"I'm like, 'Oh my God, I have to get this ball in,'" Martinez said before Friday's game against the Royals. "I didn't have anything on it. I just chucked it. I did the best I could."
It's that competitiveness that's going to make the next four to six weeks miserable for Martinez as he recovers from a fractured bone in his elbow. Just as he felt like his game was coming together, especially at the plate, his season is on hold for at least a month.

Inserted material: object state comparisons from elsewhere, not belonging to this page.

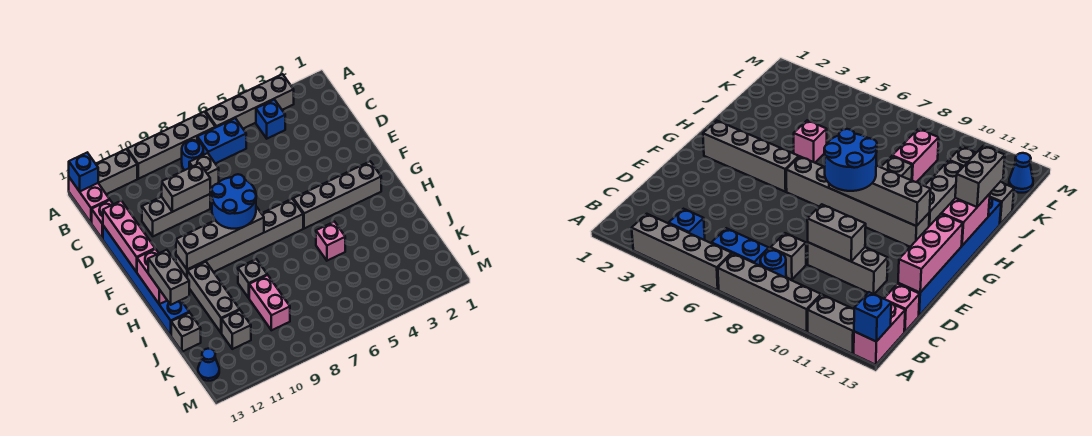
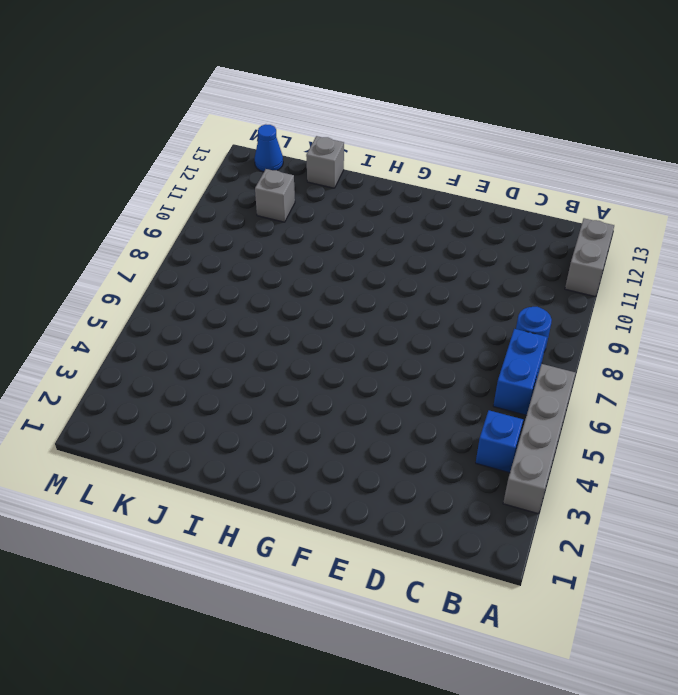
none -> grey 1x4 brick [127,112,215,179]
none -> pink 1x2 brick [68,178,110,223]
none -> grey 1x1 brick [189,153,219,187]

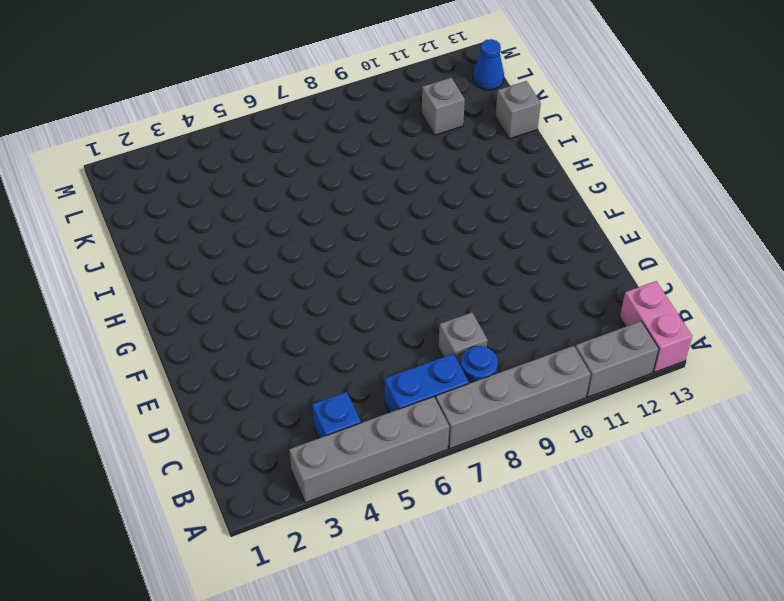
none -> pink 1x1 brick [92,200,113,239]
none -> grey 1x3 brick [142,194,210,236]
none -> blue 1x6 brick [103,226,189,335]

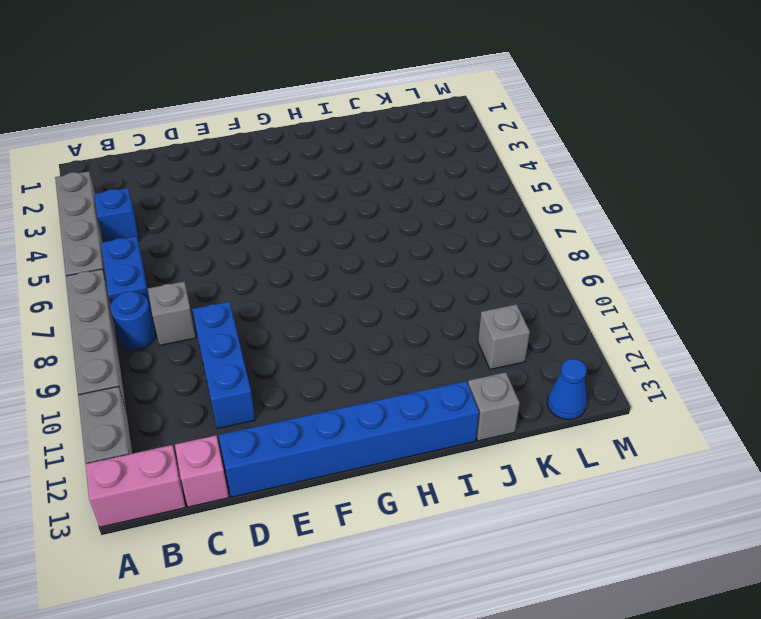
blue 1x3 brick [192,302,255,429] -> grey 1x3 brick [142,194,210,236]
none -> grey 1x4 brick [293,161,381,229]
none -> grey 1x6 brick [176,199,303,277]
none -> grey 1x3 brick [187,262,240,333]

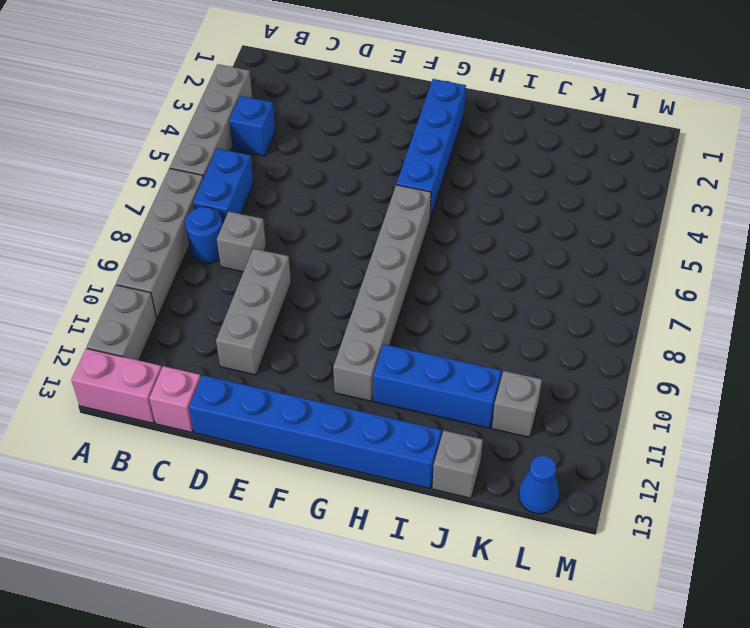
blue 1x4 brick [397,79,466,219] -> grey 1x4 brick [293,161,381,229]
blue 1x3 brick [373,344,501,428] -> grey 1x3 brick [187,262,240,333]
none -> pink 1x1 brick [316,222,345,261]
none -> grey 1x1 brick [238,259,267,298]
none -> pink 1x2 brick [249,275,290,330]

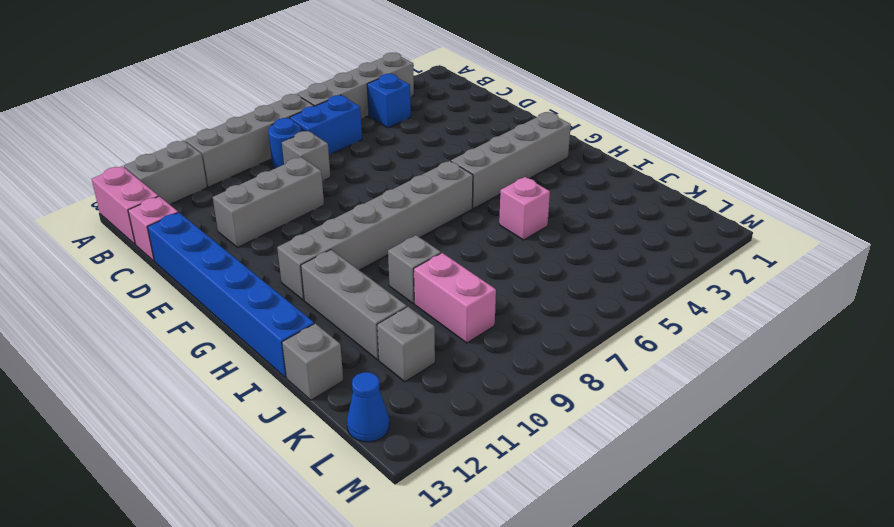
none -> blue 1x1 brick [69,153,98,191]
none -> grey 1x2 brick [162,163,210,212]
none -> pink 1x3 brick [103,201,155,272]

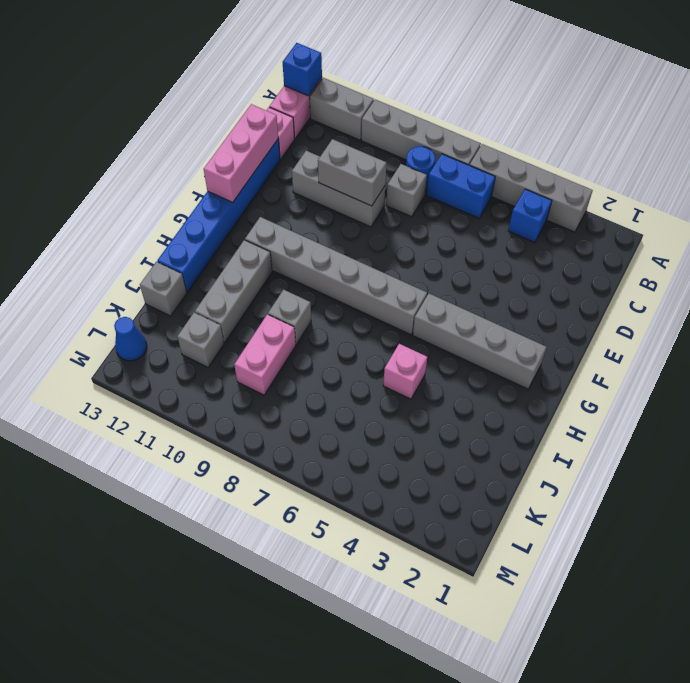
none -> grey 1x4 brick [176,207,264,269]
none -> pink 1x2 brick [137,249,167,304]
none -> blue 2x2 round brick [212,174,256,229]

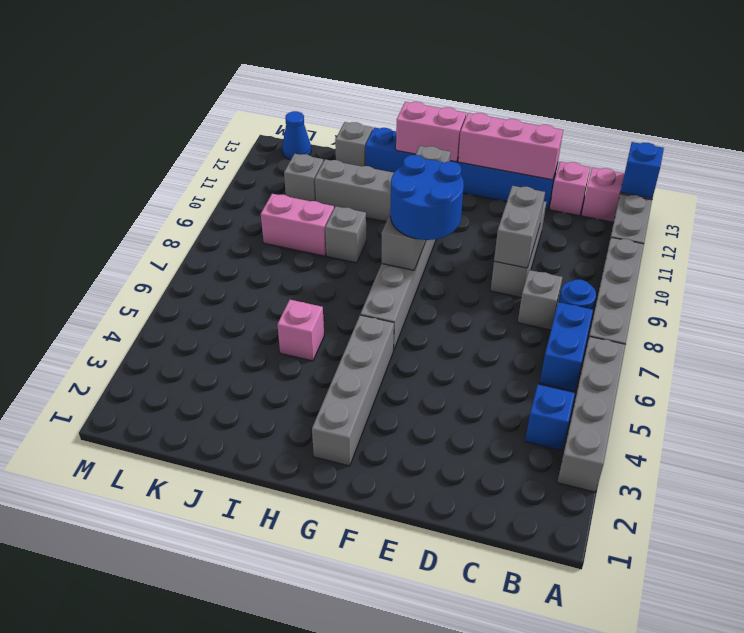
none -> grey 1x2 brick [148,250,189,305]

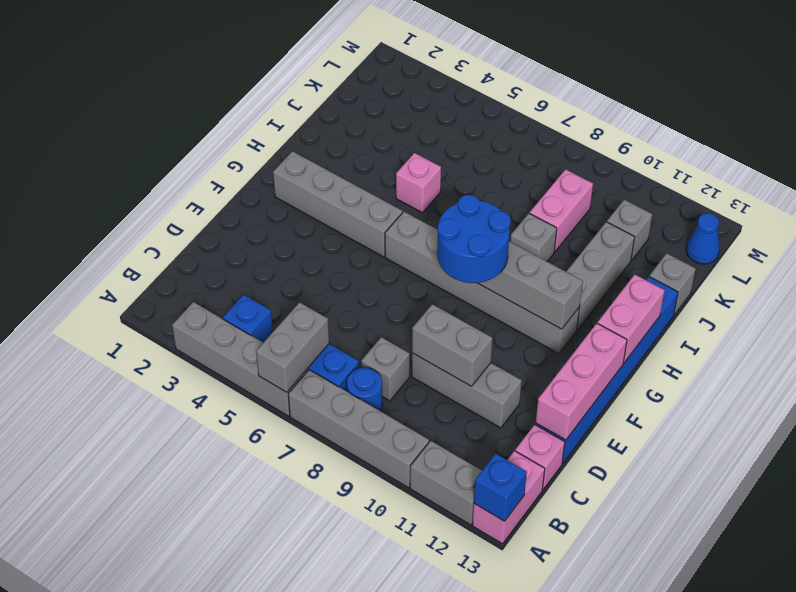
grey 1x2 brick [256,302,329,392] -> grey 1x2 brick moved to [148,250,189,305]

"Depressing, especially with how I've been feeling," Martinez said. "I've been feeling good at the plate, like I finally found my timing, my rhythm, my swing. At the beginning [of the season], it was kind of a struggle. Any one of these guys, Victor, Miggy, J-Up, if these guys get hot, they can carry a team. The way I was feeling, I was like I was on the verge right there. It just stinks, because now you have to start over."
Martinez entered Thursday on a seven-game hitting streak, going 15-for-27 in that stretch. He ranks second on the Tigers with 12 home runs and 39 RBIs to go with a .287 batting average.
Martinez also realizes he could've ended up in much worse shape. The Tigers medical staff has reminded him of that already.
"He has a small crack and it's non-displaced. It's going to heal fine," head athletic trainer Kevin Rand said. "You won't see any cast or anything like that. What he needs to do, really, is to some degree move around and be active as the soreness allows. It's just a matter of time. ...
"Of all the injuries he could have had running into that wall, that was probably the best he could've had. You get into the wrist and things like that, then it starts to affect the swing."
By avoiding a cast, or even a brace, the expectation is that Martinez can avoid the muscle atrophy around the injury that would cost more time on the other end of the recovery process. Since it's a non-displaced fracture in the radius bone, it doesn't need to be reset.
However, those movements aren't going to include swinging a bat anytime soon.
"In my craziness, I've already thought about a million things to do," Martinez said. "Once I get rid of this pain where I can actually move [the elbow], I want to go down to the bullpen and track pitchers, stand in on side sessions."